# Where do you want to go



## goldenluver (Feb 26, 2007)

Come everybody, hop on in. Where would you like to go. I think I can handle this big old thing. This is my cat Chelsea. Everytime DH leaves his windows open in his work van she helps herself inside. Thought it was so cute.


----------



## Charlie06 (Feb 10, 2007)

That is sooo funny. She looks a little scared to be driving that big thing tho.......


----------



## Ninde'Gold (Oct 21, 2006)

Take me to the Beer Store please....


----------



## goldenluver (Feb 26, 2007)

Charlie06 said:


> That is sooo funny. She looks a little scared to be driving that big thing tho.......

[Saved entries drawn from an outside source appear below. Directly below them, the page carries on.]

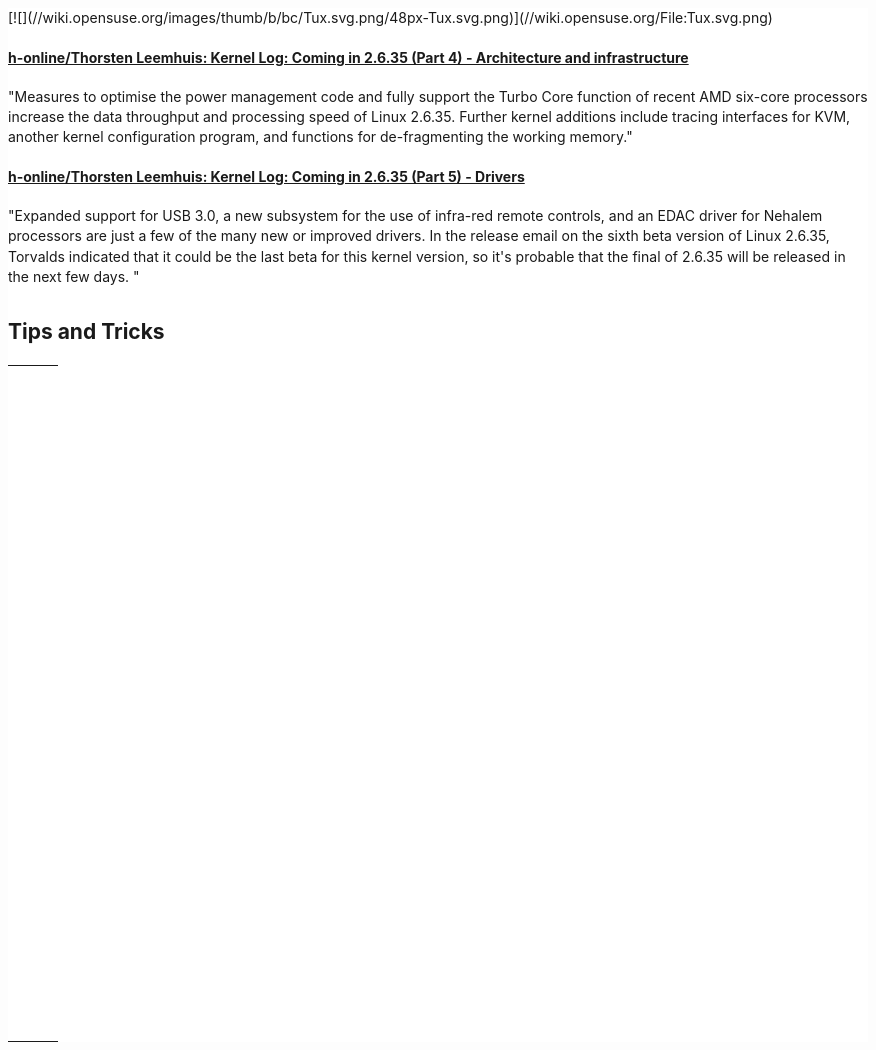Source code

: <td style="color: rgb(255, 255, 255); text-align: center; vertical-align: top; width: 36px;" >[![](//wiki.opensuse.org/images/thumb/b/bc/Tux.svg.png/48px-Tux.svg.png)](//wiki.opensuse.org/File:Tux.svg.png)
</td>

<td style="margin: 0pt 1em 0pt 0pt;" >  




####  [h-online/Thorsten Leemhuis: Kernel Log: Coming in 2.6.35 (Part 4) - Architecture and infrastructure](//www.h-online.com/open/features/Kernel-Log-Coming-in-2-6-35-Part-4-Architecture-and-infrastructure-1045281.html)


"Measures to optimise the power management code and fully support the Turbo Core function of recent AMD six-core processors increase the data throughput and processing speed of Linux 2.6.35. Further kernel additions include tracing interfaces for KVM, another kernel configuration program, and functions for de-fragmenting the working memory."  


####  [h-online/Thorsten Leemhuis: Kernel Log: Coming in 2.6.35 (Part 5) - Drivers](//www.h-online.com/open/features/Kernel-Log-Coming-in-2-6-35-Part-5-Drivers-1047498.html)


"Expanded support for USB 3.0, a new subsystem for the use of infra-red remote controls, and an EDAC driver for Nehalem processors are just a few of the many new or improved drivers.  In the release email on the sixth beta version of Linux 2.6.35, Torvalds indicated that it could be the last beta for this kernel version, so it's probable that the final of 2.6.35 will be released in the next few days. " 
</td>
</tr>
</tbody>
</table>





  









## Tips and Tricks








<table style="width: 98%;" class="zeroBorder" >
<tbody >
<tr >

<td style="color: rgb(255, 255, 255); text-align: center; vertical-align: top; width: 36px;" >[![](//wiki.opensuse.org/images/9/98/OWN-oxygen-Tips-and-Tricks.png)](//wiki.opensuse.org/File:OWN-oxygen-Tips-and-Tricks.png)
</td>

She climbed in there all by herself and she got up on the wheel by herself. I just happen to be outside to see it so I had to take a picture.


----------



## GoldenShamus (Feb 26, 2007)

That is so cute! I've never seen a pic of a cat in the driver's seat before, LOL!!

So, where did Shianna and the kitty decide to go??


----------



## Thor's Mom (Feb 25, 2007)

That is just the cutest thing!


----------



## vrocco1 (Feb 25, 2006)

Great picture! Looks like the kitty is really driving.


----------



## goldenluver (Feb 26, 2007)

GoldenShamus said:


> That is so cute! I've never seen a pic of a cat in the driver's seat before, LOL!!
> 
> So, where did Shianna and the kitty decide to go??


I think they went to the pet store LOL


----------



## Lego&Jacub (Jul 18, 2006)

That is SOOO adorable!!


----------



## AquaClaraCanines (Mar 5, 2006)

What a cute pic! She looks like my old kitty, Amelia. I love kitties...


----------



## Jazz & Jules (Feb 25, 2007)

Hey there little lady! Get that seatbelt on! Then we can ROOLLLLLLLLLLLLLLLL!!!!!


----------



## Griffyn'sMom (Mar 22, 2007)

What a great picture! Mama - let's go to the store for some CatNip!


----------